The HPV vaccine, when given before an individual is exposed to HPV, reduces the incidence of pre-cancer of the cervix, pre-cancer of the vulva, and genital warts for women and for men prevents genital warts and anal pre-cancers. Vaccinating young women and men before they initiate sexual activity is paramount to vaccine effectiveness as the HPV vaccine doesn’t halt progression of an active HPV related disease, meaning if you already have a cervical pre-cancer or genital warts and then get the HPV vaccine it isn’t much help in preventing progression to cancer or clearing the warts. However, what if you once had HPV related disease and have now been treated? Could the HPV vaccine help prevent recurrence?
This question was just addressed (Joura et al BMJ March 2012) by re-analyzing data from two excellent studies that followed more than 17,000 women for four years (the FUTURE I and FUTURE II studies). The investigators looked at the data from women who were diagnosed with genital warts or HPV-related pre-cancers shortly after they entered into the study. They picked women who were diagnosed within 60 days of enrollment to ensure the HPV wasn’t due to vaccine failure. The women were followed for four years, so it was an ideal study to address recurrence risk.
After adequate treatment of pre-cancer of the cervix 12.2% of women who received the placebo developed another HPV-related disease, and 5.3% developed another high-grade lesion (meaning another pre-cancer). Women with genital warts or a pre-cancer of the vulva or vagina had a 31% risk of developing another HPV-related disease, with 13% developing a pre cancer of the cervix, vulva or vagina.

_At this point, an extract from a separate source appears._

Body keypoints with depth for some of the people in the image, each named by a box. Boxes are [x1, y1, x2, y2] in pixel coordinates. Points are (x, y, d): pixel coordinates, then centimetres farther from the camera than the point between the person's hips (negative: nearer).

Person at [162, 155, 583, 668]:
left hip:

However, this is what happened for women who received the vaccine:
- Those who were treated for a cervical pre-cancer had their risk of getting another pre-cancer drop by 46% and their risk of getting genital warts was reduced by 63%.

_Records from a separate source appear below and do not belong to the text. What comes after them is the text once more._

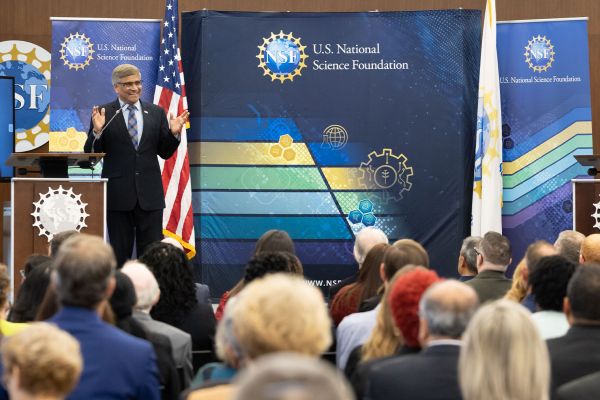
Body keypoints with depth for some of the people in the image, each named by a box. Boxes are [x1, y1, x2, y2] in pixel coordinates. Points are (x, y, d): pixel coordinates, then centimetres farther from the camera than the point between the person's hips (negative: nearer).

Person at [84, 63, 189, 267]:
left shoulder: (156, 113, 9)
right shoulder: (104, 113, 0)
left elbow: (165, 152, 11)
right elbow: (91, 154, -1)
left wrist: (174, 134, -7)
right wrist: (97, 132, -19)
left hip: (149, 194, 2)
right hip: (118, 195, -2)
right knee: (119, 252, 6)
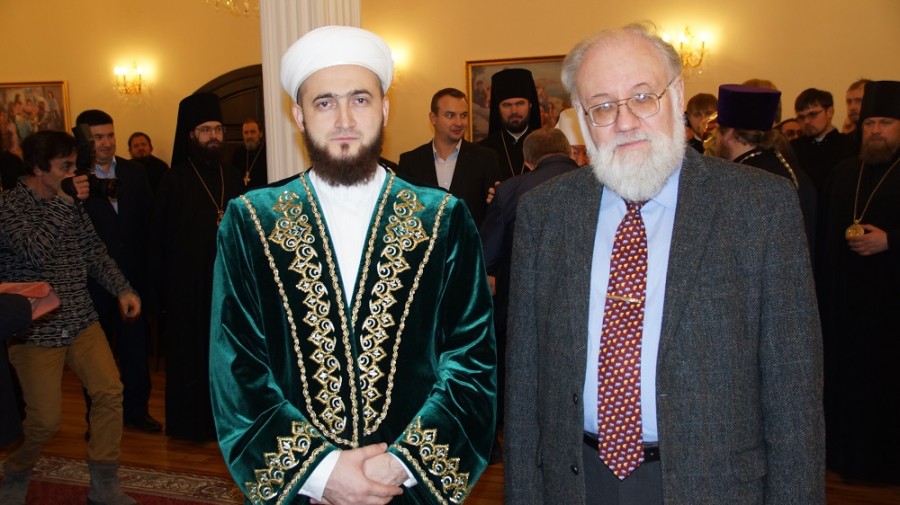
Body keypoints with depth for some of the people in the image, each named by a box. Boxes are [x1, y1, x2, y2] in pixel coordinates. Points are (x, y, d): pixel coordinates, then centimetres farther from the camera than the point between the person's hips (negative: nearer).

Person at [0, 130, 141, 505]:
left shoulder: (69, 203, 8)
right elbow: (34, 252, -25)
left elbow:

- Those who were diagnosed and treated for genital warts or a pre-cancer of the vagina/vulva were 35.2% less likely to develop another HPV related disease.
While the vaccine was far more effective at preventing recurrence of the HPV types included in the vaccine, what is interesting is that vaccination also conferred some protection against the types of HPV not in the vaccine.
The study is not perfect. There were more smokers in the placebo group, simply by chance, and while smoking does increase the risk of HPV recurrence this factor alone was not felt to account for the difference in recurrence risk.
Bottom line: HPV recurrence after treatment is a common problem and devastating for many women (and men). More long-term studies are needed to tell us if HPV vaccination is a useful strategy to prevent recurrence in those already infected or if vaccination simply delays recurrence.
Of course, treating HPV after the fact is sub-optimal. The vaccine is most effective at reducing the burden of HPV-related diseases when given before the onset of sexual activity, but this study offers some hope to those who are currently struggling with persistent HPV.